Second, it is also clear that there is a positive relationship between GDP and CO₂ emissions. However, the growth rates of CO₂ emissions in the three East Asian countries are consistently lower than those of GDP. When the GDP decreases, the rate of CO₂ decrease is less than that of the GDP decrease. In other words, CO₂ emissions are generally inelastic in response to GDP decreases in the three East Asian countries. This finding indirectly implies that the demographic change indicating the change of the share of each age group should be considered in addition to the population projection itself to project CO₂ emissions, since the labor participation rate is an important factor to determine the production level in CGE modeling. In the case of South Korea and Japan, despite the low fertility rate and aging population, if the labor participation rate increases, the GDP decrease may be less than the population decrease, and thus the CO₂ decrease is relatively less.

5. Conclusions

This study applies a CGE model and provides projections of changes in GDP and CO₂ emissions of three East Asian countries (South Korea, China, and Japan) and the rest of the world by comparing five population scenarios with the UN MID scenario. As Figure 9 shows, the study found that the range of changes of CO₂ emission compared to the base scenario is smaller than that of GDP in all three East Asian countries and the rest of the world. Among the three East Asian countries, a huge decrease of GDP, in South Korea in particular, is expected due to the decrease in population and the increase in the proportion of the aged population in the UN 2019 population projections compared to the base scenario. However, the changes in CO₂ emissions are smaller than the change in GDP. Japan also shows a similar trend to South Korea. In China and the rest of the world, some population projections are higher than the base scenario, so these scenarios lead to an increase in GDP, and, accordingly, to an increase in CO₂ emissions compared to the base scenario. The implication of the results from South Korea and Japan is that the decreases in GDP and CO₂ emissions can happen even faster in China and the rest of the world if the population size declines, the aging trend is accelerated, and the proportion of the aged population becomes higher.

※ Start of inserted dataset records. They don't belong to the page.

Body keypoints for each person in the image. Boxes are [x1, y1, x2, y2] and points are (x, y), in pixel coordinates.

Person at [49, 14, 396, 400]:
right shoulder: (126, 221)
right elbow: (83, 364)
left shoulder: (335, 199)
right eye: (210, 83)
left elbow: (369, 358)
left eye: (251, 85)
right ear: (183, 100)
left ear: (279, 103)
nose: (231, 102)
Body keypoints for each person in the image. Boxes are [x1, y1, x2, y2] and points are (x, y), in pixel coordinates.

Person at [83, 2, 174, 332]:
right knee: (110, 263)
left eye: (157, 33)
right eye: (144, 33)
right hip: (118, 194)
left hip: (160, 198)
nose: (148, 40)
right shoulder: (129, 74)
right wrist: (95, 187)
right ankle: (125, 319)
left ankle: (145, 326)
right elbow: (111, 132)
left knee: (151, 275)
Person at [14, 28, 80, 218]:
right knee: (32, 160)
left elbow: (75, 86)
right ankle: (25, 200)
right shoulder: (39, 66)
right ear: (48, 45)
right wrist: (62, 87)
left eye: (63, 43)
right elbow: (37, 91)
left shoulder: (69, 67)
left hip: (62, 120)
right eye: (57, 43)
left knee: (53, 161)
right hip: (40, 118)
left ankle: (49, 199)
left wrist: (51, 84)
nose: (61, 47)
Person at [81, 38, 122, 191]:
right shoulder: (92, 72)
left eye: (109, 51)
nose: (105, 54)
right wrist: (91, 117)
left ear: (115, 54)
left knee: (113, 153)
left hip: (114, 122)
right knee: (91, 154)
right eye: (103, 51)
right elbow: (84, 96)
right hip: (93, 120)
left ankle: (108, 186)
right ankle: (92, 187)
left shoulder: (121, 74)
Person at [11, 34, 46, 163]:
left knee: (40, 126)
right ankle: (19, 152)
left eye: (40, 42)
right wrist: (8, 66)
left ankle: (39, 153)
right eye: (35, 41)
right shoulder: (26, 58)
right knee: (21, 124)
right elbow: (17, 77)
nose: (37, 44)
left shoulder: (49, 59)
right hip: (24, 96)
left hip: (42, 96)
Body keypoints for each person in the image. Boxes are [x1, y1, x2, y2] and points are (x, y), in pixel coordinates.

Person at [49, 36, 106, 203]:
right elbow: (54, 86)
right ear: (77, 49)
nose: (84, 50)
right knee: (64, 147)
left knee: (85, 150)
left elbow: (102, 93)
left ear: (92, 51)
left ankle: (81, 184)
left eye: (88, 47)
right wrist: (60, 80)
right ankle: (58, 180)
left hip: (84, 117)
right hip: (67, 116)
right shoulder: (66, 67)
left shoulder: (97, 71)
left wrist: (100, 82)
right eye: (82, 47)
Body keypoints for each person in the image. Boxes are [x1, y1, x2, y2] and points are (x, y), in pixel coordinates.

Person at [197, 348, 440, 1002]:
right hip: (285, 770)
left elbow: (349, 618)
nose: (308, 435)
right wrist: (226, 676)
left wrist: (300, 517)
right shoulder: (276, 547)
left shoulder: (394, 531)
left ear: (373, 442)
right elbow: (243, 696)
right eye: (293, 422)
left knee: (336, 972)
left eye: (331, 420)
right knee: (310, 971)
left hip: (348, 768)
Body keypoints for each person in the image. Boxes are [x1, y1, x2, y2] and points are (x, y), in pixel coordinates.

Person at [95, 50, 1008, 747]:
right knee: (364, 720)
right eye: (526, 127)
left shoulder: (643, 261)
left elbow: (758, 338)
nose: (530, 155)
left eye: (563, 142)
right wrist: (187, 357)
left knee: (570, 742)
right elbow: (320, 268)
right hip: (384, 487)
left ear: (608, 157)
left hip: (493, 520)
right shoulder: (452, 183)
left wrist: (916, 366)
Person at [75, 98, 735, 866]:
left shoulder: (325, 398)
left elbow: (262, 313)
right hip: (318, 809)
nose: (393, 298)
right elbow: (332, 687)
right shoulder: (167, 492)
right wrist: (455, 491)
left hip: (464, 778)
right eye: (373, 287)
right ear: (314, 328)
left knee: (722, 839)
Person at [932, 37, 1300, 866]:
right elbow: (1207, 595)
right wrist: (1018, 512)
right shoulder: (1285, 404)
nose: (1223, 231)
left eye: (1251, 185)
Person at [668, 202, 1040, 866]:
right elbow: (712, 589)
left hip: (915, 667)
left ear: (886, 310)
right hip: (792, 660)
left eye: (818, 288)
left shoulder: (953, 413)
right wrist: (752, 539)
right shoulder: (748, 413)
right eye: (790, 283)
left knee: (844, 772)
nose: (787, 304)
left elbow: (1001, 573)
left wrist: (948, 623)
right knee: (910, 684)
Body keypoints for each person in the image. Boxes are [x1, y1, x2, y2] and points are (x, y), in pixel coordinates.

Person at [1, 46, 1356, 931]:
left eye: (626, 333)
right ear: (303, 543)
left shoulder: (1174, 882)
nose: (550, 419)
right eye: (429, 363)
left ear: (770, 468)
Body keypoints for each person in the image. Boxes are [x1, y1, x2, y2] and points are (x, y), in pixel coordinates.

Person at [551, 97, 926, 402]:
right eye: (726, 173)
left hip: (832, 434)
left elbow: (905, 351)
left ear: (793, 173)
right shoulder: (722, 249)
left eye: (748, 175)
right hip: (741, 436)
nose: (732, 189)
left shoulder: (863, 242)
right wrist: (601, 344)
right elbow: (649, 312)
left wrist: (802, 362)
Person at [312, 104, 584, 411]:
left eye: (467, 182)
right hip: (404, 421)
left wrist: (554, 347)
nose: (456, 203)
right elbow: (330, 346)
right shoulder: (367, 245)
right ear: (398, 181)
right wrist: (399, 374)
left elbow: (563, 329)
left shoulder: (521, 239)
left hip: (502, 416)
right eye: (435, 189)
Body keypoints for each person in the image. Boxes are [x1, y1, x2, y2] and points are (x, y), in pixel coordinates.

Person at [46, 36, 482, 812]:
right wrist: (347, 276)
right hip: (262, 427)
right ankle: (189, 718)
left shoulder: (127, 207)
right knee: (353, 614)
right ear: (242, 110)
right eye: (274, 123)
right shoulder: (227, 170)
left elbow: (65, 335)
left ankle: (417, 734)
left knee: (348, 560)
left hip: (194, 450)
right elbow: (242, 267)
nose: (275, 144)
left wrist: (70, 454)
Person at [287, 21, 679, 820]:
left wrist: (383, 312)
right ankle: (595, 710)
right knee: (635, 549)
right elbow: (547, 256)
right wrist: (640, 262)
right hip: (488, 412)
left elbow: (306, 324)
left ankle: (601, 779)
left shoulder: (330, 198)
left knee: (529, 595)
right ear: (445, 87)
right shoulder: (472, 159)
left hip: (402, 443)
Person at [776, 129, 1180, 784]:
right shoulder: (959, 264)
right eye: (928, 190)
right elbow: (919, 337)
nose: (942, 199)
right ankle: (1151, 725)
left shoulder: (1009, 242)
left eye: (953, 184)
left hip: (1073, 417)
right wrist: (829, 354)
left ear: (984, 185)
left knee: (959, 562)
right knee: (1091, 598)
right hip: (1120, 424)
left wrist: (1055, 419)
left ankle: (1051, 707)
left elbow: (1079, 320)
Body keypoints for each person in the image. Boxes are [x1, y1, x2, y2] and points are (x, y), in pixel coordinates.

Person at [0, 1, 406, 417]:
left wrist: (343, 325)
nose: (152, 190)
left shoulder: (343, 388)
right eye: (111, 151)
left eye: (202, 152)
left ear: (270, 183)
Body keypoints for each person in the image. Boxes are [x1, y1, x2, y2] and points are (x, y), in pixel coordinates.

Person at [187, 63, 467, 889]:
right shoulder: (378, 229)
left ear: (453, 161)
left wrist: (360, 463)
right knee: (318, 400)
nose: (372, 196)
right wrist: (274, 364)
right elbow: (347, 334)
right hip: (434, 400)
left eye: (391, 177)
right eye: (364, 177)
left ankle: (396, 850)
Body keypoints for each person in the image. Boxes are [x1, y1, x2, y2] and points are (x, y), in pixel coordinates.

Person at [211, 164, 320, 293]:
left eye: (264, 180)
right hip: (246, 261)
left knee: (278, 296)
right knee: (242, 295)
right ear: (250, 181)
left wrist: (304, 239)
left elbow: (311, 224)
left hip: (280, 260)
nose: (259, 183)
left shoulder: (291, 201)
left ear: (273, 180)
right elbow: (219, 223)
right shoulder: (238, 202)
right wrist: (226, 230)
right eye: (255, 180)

The demographic changes of the three East Asian countries can have some implications for the future demographic changes in the rest of the countries projecting their CO₂ emissions. However, a limitation of this study is that the GDP projection after 2030 was not properly reflected, because each country’s labor participation rate was fixed after 2030; the parameter was projected by the ILO until 2030. Therefore, the projections of GDP after 2030 are not properly reflecting the change of the labor participation rate. The appropriate labor participation rate should be reflected in future research.

The impact of an aging labor force on GDP in the future is uncertain, which means that the impact of aging populations on CO₂ emissions from the production side of the economy is also uncertain. However, in this study, the different population projections by the UN with age groups are incorporated into the CGE model, which needs further elaboration in CGE model development. Nevertheless, the fact that demographic changes, such as aging and low fertility, are very important factors in predicting CO₂ emissions, along with population change, was sufficiently demonstrated through empirical analysis of the three East Asian countries.